The Department of Agriculture analyzed 12 fruits and found that 90 percent of the antioxidant activity was in the juice rather than the fiber. So go ahead and get your juicer or mixer out, but drink the juice right after it comes out of the machine, the Mayo Clinic says, because produce is more vulnerable to bacteria when stored.

What to juice
Nutritionists advise being careful about what you put in the blender or juicer, since your body absorbs fructose from fruit juice more easily, causing blood sugar levels to spike. If you love fruit juice, consider blending it with plenty of vegetables or gradually working up to an all-veg juice.

Juices vs. smoothies
The advantages of juicing include being able to extract far more nutrients in concentrated form, in an easy-to-digest glass of goodness. (This is up for debate among nutritionists, some of whom claim that juicing is no healthier than eating whole foods.) Consider this, however: Juicing strips most of the fiber content from vegetables and fruits. The Institute of Medicine’s recommended daily amount of fiber is 25 grams or more—so you’ll need to find a way to supplement your fiber if you’re a juicer.
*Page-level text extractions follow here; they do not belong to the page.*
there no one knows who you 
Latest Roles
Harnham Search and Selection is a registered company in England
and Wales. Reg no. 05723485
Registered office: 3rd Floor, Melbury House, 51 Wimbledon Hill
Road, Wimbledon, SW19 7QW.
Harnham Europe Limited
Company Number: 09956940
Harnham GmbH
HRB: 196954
Throwing your fruits and veggies into a blender can actually work as an occasional meal replacement, unlike juicing, because you’ll retain all the fiber. Plus, blending makes it easy to add a source of protein, such as almond milk or protein powder. But watch out for ingredients: Smoothies can pack a caloric punch. Aim for a mix of fruit, vegetables and protein—and keep the frozen yogurt, honey and, yes, ice cream out of the blender if you want a nutritious, lower sugar smoothie.